Tentu tidak adil rasanya jika WP yang membetulkan sendiri SPT nya dikenakan sanksi bunga
yang lebih besar daripada WP yang sengaja melakukan kesalahan kemudian terungkap setelah
diperiksa.
2. Perbedaan sanksi pasal 13A, pasal 38 dan pasal 8 ayat (3)
Pada pasal 13A, sanksi atas penyampaian informasi yang tidak benar/lengkap dalam SPT
untuk pertama kali adalah sanksi administrasi berupa kenaikan sebesar 200% (dua ratus
persen) dari jumlah pajak yang kurang dibayar.
Pada Pasal 38, sanksi atas penyampaian informasi yang tidak benar/lengkap dalam SPT
setelah yang pertama kali (kedua dst) adalah denda paling sedikit 1 (satu) kali jumlah
pajak terutang yang tidak atau kurang dibayar dan paling banyak 2 (dua) kali jumlah pajak
terutang yang tidak atau kurang dibayar, atau dipidana kurungan paling singkat 3 (tiga)

INFORMASI YANG DIBERIKAN |
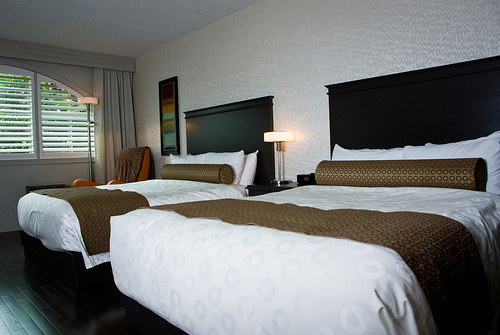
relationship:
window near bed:
[7, 68, 89, 173] [262, 145, 473, 318]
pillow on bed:
[342, 142, 473, 165] [262, 145, 473, 318]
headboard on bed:
[320, 55, 499, 153] [262, 145, 473, 318]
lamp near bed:
[253, 123, 306, 158] [262, 145, 473, 318]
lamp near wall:
[253, 123, 306, 158] [241, 17, 322, 80]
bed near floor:
[262, 145, 473, 318] [24, 269, 88, 331]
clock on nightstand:
[289, 169, 337, 199] [214, 155, 308, 205]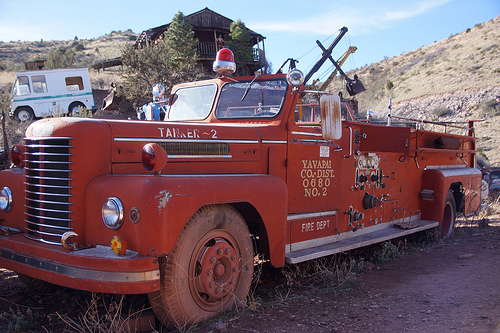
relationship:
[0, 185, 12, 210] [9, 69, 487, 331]
light of truck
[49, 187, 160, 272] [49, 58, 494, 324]
headlight on truck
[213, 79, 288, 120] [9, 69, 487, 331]
window on truck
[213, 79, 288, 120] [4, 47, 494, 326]
window on truck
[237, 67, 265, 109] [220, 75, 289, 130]
wipers on window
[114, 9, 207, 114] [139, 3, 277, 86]
tree next to house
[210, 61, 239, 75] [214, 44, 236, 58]
base of light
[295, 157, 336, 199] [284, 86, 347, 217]
writing on door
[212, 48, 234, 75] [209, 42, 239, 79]
base of light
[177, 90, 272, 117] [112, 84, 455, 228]
front screen of truck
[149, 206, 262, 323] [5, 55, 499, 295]
tire of truck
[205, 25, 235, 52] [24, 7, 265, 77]
person in building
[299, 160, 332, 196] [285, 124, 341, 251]
writing is on door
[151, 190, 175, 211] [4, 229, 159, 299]
scratch on bumper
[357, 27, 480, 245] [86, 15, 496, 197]
rocks are on hill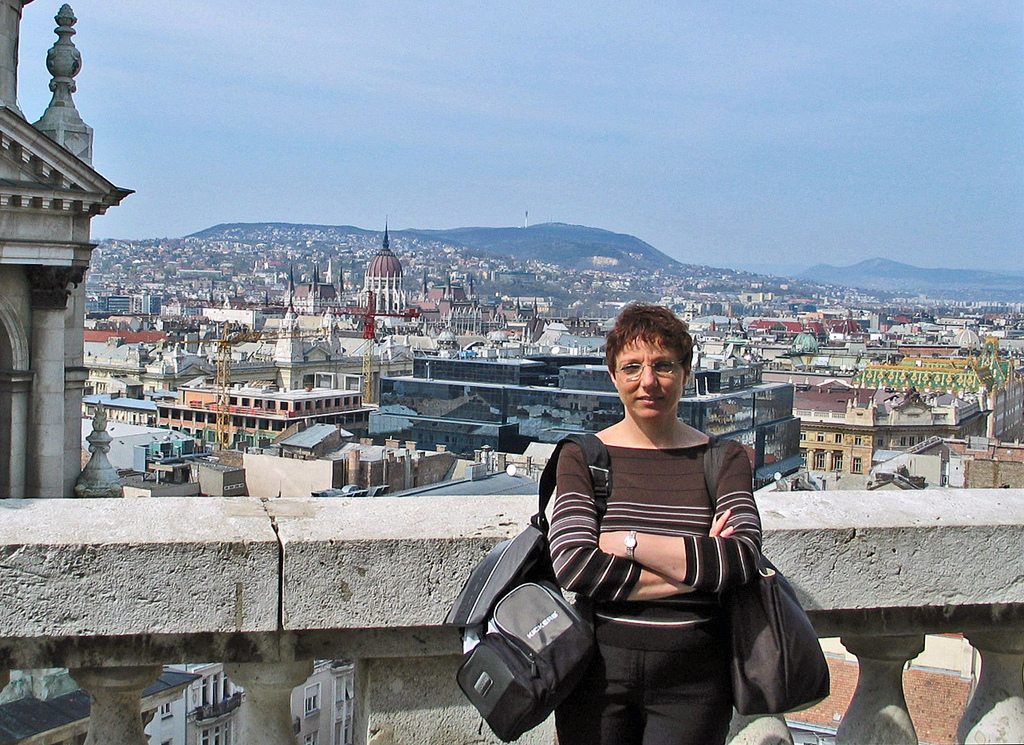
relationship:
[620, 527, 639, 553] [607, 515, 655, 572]
watch on wrist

PERTANYAAN TENTANG MATERI |
**A)** Ketik ulang sebagian teks tentang sanksi pajak di atas. Mulailah dari kata-kata yang memuat "Pada pasal 13A, sanksi", lalu berhenti setelah "singkat 3 (tiga)".
**B)** Lanjutkan teks tentang sanksi pajak di atas mulai dari bagian terakhir yang ditampilkan.

DAFTAR JAWABAN |
**A)**
Pada pasal 13A, sanksi atas penyampaian informasi yang tidak benar/lengkap dalam SPT
untuk pertama kali adalah sanksi administrasi berupa kenaikan sebesar 200% (dua ratus
persen) dari jumlah pajak yang kurang dibayar.
Pada Pasal 38, sanksi atas penyampaian informasi yang tidak benar/lengkap dalam SPT
setelah yang pertama kali (kedua dst) adalah denda paling sedikit 1 (satu) kali jumlah
pajak terutang yang tidak atau kurang dibayar dan paling banyak 2 (dua) kali jumlah pajak
terutang yang tidak atau kurang dibayar, atau dipidana kurungan paling singkat 3 (tiga)

**B)**
bulan atau paling lama 1 (satu) tahun.
Pada pasal 8 ayat 3, terkait adanya ketidakbenaran yang dilakukan Wajib Pajak
sebagaimana dimaksud dalam Pasal 38, apabila Wajib Pajak dengan kemauan sendiri
mengungkapkan ketidakbenaran perbuatannya tersebut dengan disertai pelunasan
kekurangan pembayaran jumlah pajak yang sebenarnya terutang beserta sanksi
administrasi berupa denda sebesar 150% (seratus lima puluh persen) dari jumlah pajak
yang kurang dibayar.
Pada pasal 8 ayat 3 UU KUP Tahun 2000, sanksi administrasi berupa denda sebesar 2 (dua)
kali jumlah pajak yang kurang dibayar.
Dari penjelasan diatas dapat dilihat bahwa terdapat perbedaan yang jelas pada sanksi pasal 8
ayat (3) yang turun 50% yaitu dari 200% di UU No. 16 Tahun 2000 menjadi 150% di UU No. 28
Tahun 2007.
Dari penjelasan diatas juga terlihat bahwa terdapat keterkaitan kejadian pada pasal 13A, Pasal
38 dan Pasal 8 ayat 3. Namun sanksi yang diberikan tidak menunjukkan keadilan sesuai
tingkatan kejadian tersebut, dimana sanksi pasal 38 bisa lebih rendah dibanding pasal 13,
padahal kejadian pada pasal 38 merupakan kejadian yang lebih tinggi, sehingga seharusnya
sanksinya lebih berat.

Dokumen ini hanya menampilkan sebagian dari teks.